I have a series of 'annual statement' dataframes that each contain a year's worth of transactions. These include the columns:
| description | type |
| sainsbury's | |
| js sainsbury | |
| amzn marketplace | |
| mbna | |
| amazon | |
| netflix | |
| gap | |
| vue | |
Where description
is the name of a vendor that took part in a transaction and type
is an empty column that I want to fill.
I also have a 'classifications' dataframe, which looks like:
| type | search term |
| groceries | sainsbury |
| amazon | amzn marketplace |
| amazon | amazon |
| subscriptions | netflix |
| clothes | gap |
| luxuries | vue |
Where type
is a set of things I've decided provide a nice summary of what I spend my money on, and search term
is a term that can be used to identify which transactions relate to which classifications.

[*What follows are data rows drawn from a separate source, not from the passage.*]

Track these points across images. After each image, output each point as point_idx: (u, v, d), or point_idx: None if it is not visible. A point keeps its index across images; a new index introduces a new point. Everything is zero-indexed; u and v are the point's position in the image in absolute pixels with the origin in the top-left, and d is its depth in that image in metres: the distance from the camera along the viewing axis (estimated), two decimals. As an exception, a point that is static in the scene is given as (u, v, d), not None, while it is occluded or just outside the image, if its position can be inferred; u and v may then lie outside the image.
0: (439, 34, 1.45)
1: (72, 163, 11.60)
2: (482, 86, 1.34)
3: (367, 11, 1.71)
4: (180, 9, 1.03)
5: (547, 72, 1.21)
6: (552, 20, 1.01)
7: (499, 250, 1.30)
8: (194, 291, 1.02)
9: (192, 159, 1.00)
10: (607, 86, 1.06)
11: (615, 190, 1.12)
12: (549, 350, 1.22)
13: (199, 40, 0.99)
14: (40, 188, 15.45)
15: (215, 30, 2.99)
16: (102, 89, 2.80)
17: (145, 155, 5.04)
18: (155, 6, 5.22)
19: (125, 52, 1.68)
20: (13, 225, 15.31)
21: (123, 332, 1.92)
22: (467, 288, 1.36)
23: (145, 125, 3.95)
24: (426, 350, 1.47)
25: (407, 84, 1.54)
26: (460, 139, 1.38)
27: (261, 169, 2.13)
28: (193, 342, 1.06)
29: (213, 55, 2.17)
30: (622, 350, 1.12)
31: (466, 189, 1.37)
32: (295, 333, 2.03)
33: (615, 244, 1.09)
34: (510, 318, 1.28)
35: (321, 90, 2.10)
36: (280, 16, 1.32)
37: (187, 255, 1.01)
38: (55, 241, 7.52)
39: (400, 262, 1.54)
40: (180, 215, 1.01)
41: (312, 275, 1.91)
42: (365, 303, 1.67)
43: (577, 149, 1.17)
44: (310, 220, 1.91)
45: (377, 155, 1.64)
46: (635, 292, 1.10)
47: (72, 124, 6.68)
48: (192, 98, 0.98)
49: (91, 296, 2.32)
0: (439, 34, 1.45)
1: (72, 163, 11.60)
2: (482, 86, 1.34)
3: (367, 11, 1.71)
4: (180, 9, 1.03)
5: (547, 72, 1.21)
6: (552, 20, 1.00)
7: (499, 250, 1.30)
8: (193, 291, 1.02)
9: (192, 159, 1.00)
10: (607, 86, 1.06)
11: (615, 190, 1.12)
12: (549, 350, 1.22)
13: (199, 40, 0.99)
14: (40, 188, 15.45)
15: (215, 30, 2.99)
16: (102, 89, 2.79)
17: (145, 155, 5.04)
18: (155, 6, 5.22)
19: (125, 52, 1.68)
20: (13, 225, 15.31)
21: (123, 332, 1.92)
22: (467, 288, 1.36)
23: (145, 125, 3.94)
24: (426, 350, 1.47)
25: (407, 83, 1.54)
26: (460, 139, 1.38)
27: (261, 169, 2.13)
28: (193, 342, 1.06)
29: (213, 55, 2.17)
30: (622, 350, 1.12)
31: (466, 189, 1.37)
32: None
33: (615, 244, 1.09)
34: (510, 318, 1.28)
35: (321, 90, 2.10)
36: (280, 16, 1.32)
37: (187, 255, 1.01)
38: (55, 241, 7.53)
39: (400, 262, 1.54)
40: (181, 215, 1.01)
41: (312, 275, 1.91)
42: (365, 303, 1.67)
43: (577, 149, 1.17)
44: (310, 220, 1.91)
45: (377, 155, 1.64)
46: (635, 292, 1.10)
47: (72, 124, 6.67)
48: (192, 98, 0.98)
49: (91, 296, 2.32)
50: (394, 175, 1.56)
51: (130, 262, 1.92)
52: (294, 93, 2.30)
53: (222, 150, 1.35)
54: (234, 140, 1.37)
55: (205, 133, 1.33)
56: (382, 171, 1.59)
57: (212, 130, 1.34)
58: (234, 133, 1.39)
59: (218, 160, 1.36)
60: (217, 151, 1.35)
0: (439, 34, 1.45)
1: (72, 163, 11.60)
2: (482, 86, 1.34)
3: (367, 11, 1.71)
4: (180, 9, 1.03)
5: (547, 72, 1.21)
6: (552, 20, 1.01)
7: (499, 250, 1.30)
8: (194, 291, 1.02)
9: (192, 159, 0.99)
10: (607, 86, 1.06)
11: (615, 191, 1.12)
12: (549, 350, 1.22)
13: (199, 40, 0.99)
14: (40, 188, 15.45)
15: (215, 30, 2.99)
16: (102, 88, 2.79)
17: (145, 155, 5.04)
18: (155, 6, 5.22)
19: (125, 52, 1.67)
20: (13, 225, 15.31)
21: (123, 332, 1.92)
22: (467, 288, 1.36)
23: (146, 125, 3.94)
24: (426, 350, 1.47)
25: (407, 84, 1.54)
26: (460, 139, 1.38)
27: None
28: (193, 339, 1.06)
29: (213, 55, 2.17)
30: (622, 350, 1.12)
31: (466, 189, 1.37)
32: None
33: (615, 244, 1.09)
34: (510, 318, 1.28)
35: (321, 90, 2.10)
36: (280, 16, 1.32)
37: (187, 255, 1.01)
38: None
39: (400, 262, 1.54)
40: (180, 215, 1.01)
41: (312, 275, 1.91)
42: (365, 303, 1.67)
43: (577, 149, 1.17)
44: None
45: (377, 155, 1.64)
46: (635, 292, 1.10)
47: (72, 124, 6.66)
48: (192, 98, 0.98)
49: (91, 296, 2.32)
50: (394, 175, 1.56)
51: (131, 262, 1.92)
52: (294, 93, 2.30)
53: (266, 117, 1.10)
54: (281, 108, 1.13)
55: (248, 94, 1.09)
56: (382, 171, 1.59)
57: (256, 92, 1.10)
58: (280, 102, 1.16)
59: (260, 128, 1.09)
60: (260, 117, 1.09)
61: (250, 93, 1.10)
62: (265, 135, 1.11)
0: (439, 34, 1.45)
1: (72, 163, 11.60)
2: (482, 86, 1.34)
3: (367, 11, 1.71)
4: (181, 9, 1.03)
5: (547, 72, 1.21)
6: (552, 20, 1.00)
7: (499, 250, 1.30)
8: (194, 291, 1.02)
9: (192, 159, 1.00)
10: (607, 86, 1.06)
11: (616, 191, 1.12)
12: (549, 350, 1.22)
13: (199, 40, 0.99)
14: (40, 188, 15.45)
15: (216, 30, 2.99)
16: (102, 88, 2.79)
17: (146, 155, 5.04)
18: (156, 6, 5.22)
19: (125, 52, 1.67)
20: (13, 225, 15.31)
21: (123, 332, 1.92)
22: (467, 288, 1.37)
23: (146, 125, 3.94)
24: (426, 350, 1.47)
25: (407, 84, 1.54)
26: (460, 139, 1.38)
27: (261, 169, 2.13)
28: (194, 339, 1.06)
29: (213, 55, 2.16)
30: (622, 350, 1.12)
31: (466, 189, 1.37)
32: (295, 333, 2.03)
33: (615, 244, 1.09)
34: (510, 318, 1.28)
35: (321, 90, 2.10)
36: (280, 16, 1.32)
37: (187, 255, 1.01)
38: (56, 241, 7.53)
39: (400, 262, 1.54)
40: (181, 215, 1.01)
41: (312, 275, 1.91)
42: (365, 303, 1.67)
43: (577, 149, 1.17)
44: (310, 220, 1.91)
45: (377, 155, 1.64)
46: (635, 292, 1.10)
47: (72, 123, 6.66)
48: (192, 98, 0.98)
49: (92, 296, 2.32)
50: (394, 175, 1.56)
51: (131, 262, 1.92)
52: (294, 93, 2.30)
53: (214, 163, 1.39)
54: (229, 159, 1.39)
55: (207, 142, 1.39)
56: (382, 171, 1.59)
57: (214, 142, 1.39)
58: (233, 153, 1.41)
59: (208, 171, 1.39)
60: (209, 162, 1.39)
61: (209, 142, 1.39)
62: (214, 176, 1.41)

Basically, I need to match the search terms in the classifications dataframe to the description column in the annual statement dataframe, then write the corresponding entry from the type column in the classifications dataframe to the type column in the annual statements dataframe. In other words, I'd end up with this (note that where there was no type for 'mbna' in the classifications dataframe, the type column is left blank):
| description | type |
| sainsbury's | groceries |
| js sainsbury | groceries |
| amzn marketplace | amazon |
| mbna | |
| amazon | amazon |
| netflix | subscriptions |
| gap | clothes |
| vue | luxuries |
As for scale, there's thousands of rows in each annual statement dataframe, around ten different types, and probably less than a hundred search terms.
I've had a few thoughts about how to do this, but I'm a beginner with Pandas so I'd appreciate some expert help!